Grants and Contributions:
Grant or Award spanning more than one fiscal year. (2017-2018 to 2022-2023)
Response-Dependent Two-Phase Designs for Dynamic Processes
I will develop innovative ways of selecting individuals for biomarker sub-studies in large cohorts aimed at examining the relationship between genetic and serum biomarkers to longitudinal responses which may involve repeated measures and time-to-event data. Phase I samples involve the collection of longitudinal or life history data along with specimens stored in biobanks. Phase II samples are defined by the set of individuals for whom the stored specimens are assayed and can then be used in analyses. Algorithms for the optimal selection of Phase II samples will be developed based on large sample theory with different selection models obtained depending on the framework for the longitudinal analysis (i.e. marginal analyses, hierarchical mixed effect models, transition models). Methods for the secondary analysis of data from case-cohort designs will also be developed using likelihood and weighted estimating functions to correct for biased samples. The case-cohort and nested case-control designs will be generalized to deal with more complex multi-state disease processes.
Efficient Design of Tracing Studies for Cohorts with Attrition
I will develop frameworks for the efficient design of tracing studies geared toward the collection of auxiliary data on the disease and withdrawal process in cohort studies. These data facilitate correction for biases arising from data which are MNAR and enhance efficiency. Frameworks for analysis include illness-death models where interest lies in the development of co-morbidities or disease complications, progressive models for degenerative conditions, and survival models. Use of auxiliary covariate data and inverse probability weights will ensure valid inference. If individuals do not consent to be traced then additional weights for non-response will be incorporated. Moreover traced individuals may only provide partial or surrogate responses, in which case methods accommodating incomplete or mismeasured responses will warrant development.

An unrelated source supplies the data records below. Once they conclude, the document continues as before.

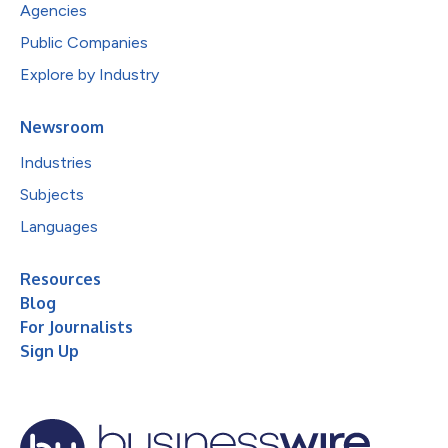
Agencies
Public Companies
Explore by Industry
Newsroom
Industries
Subjects
Languages
Resources
Blog
For Journalists
Sign Up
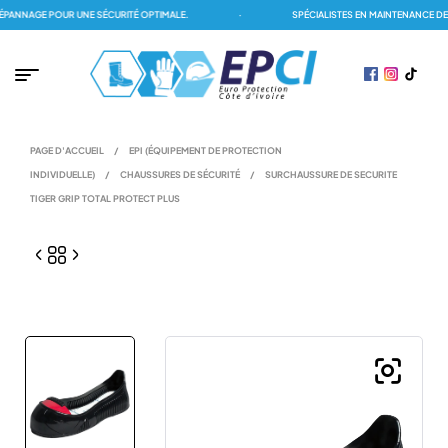
NNAGE POUR UNE SÉCURITÉ OPTIMALE.
·
SPÉCIALISTES EN MAINTENANCE DES 
PAGE D'ACCUEIL
/
EPI (ÉQUIPEMENT DE PROTECTION
INDIVIDUELLE)
/
CHAUSSURES DE SÉCURITÉ
/
SURCHAUSSURE DE SECURITE
TIGER GRIP TOTAL PROTECT PLUS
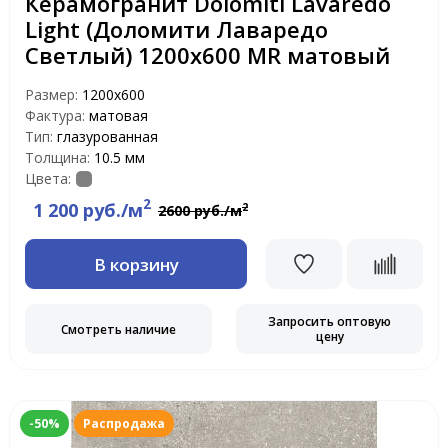
Керамогранит Dolomiti Lavaredo
Light (Доломити Лаваредо
Светлый) 1200х600 MR матовый
Размер:
1200х600
Фактура:
матовая
Тип:
глазурованная
Толщина:
10.5 мм
Цвета:
2
1 200 руб./м
2
2600 руб./м
В корзину
Запросить оптовую
Смотреть наличие
цену
-50%
Распродажа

Design and Analysis of Family Studies with Auxiliary Data
Genetic, phenotype (e.g. age of onset) and auxiliary data can be exploited to develop efficient selection models for choosing probands from disease registries for inclusion in family studies. I will develop sample selection models which incorporate such information, as well as possible surrogate summary proband-reported data on family members. The biased sample scheme employed in family studies means there is little information on disease onset times. I will explore the utility of auxiliary data in the development of score tests of genetic associations. While work has been carried out on the analysis of family data for binary and time-to-event outcomes, little has been done for modeling within-family dependencies in more complex multistage disease processes; I will focus on this.